Ultrastructural and fractal analyses of FC revealed a significant increase in the complexity and heterogeneity of Iba1 + parenchymal microglia in the combined experimental model (P + CMS+) and increased expression of the proinflammatory marker inducible nitric oxide synthase (iNOS), while there were no changes in the expression of cannabinoid receptor 2 (CB2). In the FC protein extracts of the P + CMS + animals, there was a decrease in the levels of the EC metabolic enzymes N-acyl phosphatidylethanolamine-specific phospholipase D (NAPE-PLD), diacylglycerol lipase (DAGL), and monoacylglycerol lipase (MAGL) compared to those in the controls, which extended to protein expression in neurons and in FC extracts of cannabinoid receptor 1 (CB1) and to the intracellular signaling molecules phosphatidylinositol-3-kinase (PI3K), protein kinase B (Akt) and extracellular signal-regulated kinase 1/2 (ERK1/2). The protein levels of brain-derived neurotrophic factor (BDNF) and synaptophysin were also lower in P + CMS + animals than in controls.
The combined effects on microglial morphology and inflammatory phenotype, the EC signaling, and proteins related to synaptic plasticity in P + CMS + animals may represent relevant mechanisms explaining the association between periodontitis and depression.

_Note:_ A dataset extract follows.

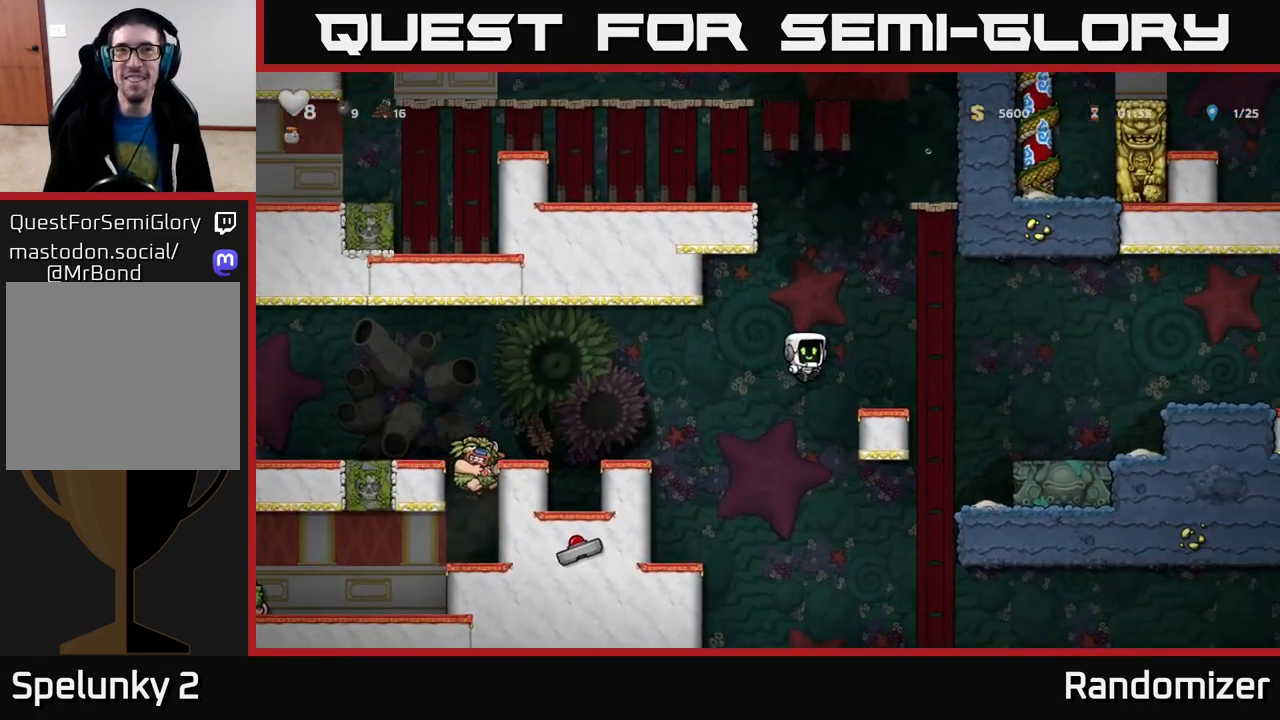
{"buttons": [], "left_stick": "center", "right_stick": "center", "events": [[17, "A", "up"], [167, "left_stick", "center"]]}
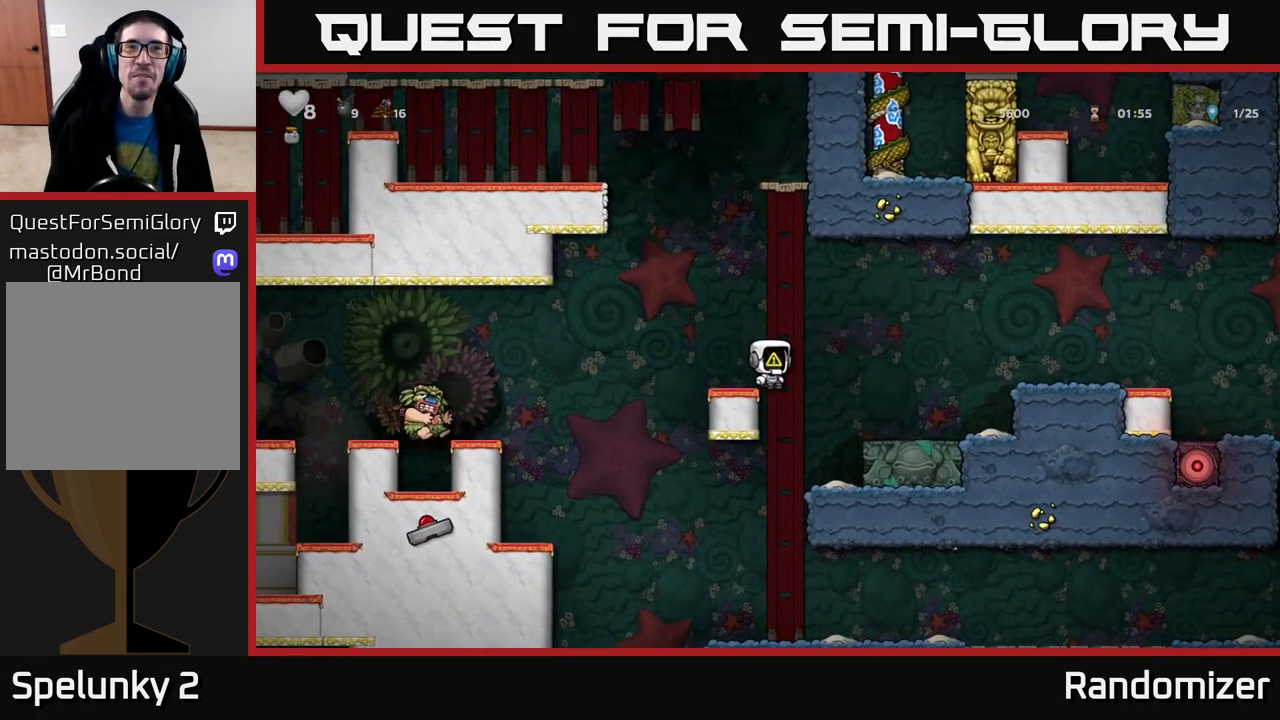
{"buttons": [], "left_stick": "center", "right_stick": "center", "events": [[267, "left_stick", "left"], [283, "A", "down"], [383, "left_stick", "center"], [483, "A", "up"]]}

These findings highlight potential therapeutic targets that warrant further investigation.
抑郁症是一种多因素病因的慢性精神疾病,其病理生理学尚未完全阐明。应激和其他慢性炎症性病理是精神疾病的共同风险因素,合并症是重度抑郁症的特征。流行病学证据表明,作为低水平慢性全身炎症源的牙周炎可能与抑郁症有关,但潜在机制尚不清楚。
通过口腔灌胃将牙龈卟啉单胞菌和具核梭杆菌等致病菌诱导给 Wistar:Han 大鼠,诱导牙周炎 12 周,随后进行 3 周的慢性轻度应激(CMS)以诱导抑郁样行为。建立以下四组(每组 n = 12 只大鼠):牙周炎和 CMS(P + CMS + )、牙周炎无 CMS、CMS 无牙周炎和对照组。使用免疫荧光和生物信息学工具研究前额皮质(FC)中小胶质细胞的形态和炎症表型。使用生化和免疫组织化学技术分析 FC 样本中的内源性大麻素(EC)信号和与突触可塑性相关的蛋白。
FC 的超微结构和分形分析显示,在联合实验模型(P + CMS + )中小胶质细胞的复杂性和异质性显著增加,诱导型一氧化氮合酶(iNOS)的促炎标志物表达增加,而大麻素受体 2(CB2)的表达没有变化。在 P + CMS + 动物的 FC 蛋白提取物中,与对照组相比,EC 代谢酶 N-酰基磷酯酰乙醇胺特异性磷脂酶 D(NAPE-PLD)、二酰基甘油脂肪酶(DAGL)和单酰基甘油脂肪酶(MAGL)的水平降低,这种情况延伸至神经元蛋白表达和 FC 中大麻素受体 1(CB1)的蛋白表达,以及细胞内信号分子磷脂酰肌醇-3-激酶(PI3K)、蛋白激酶 B(Akt)和细胞外信号调节激酶 1/2(ERK1/2)。与对照组相比,P + CMS + 动物的脑源性神经营养因子(BDNF)和突触小体蛋白的水平也较低。
P + CMS + 动物中小胶质细胞形态和炎症表型、EC 信号以及与突触可塑性相关的蛋白的联合作用可能代表了解释牙周炎与抑郁症之间关联的相关机制。这些发现强调了潜在的治疗靶点,值得进一步研究。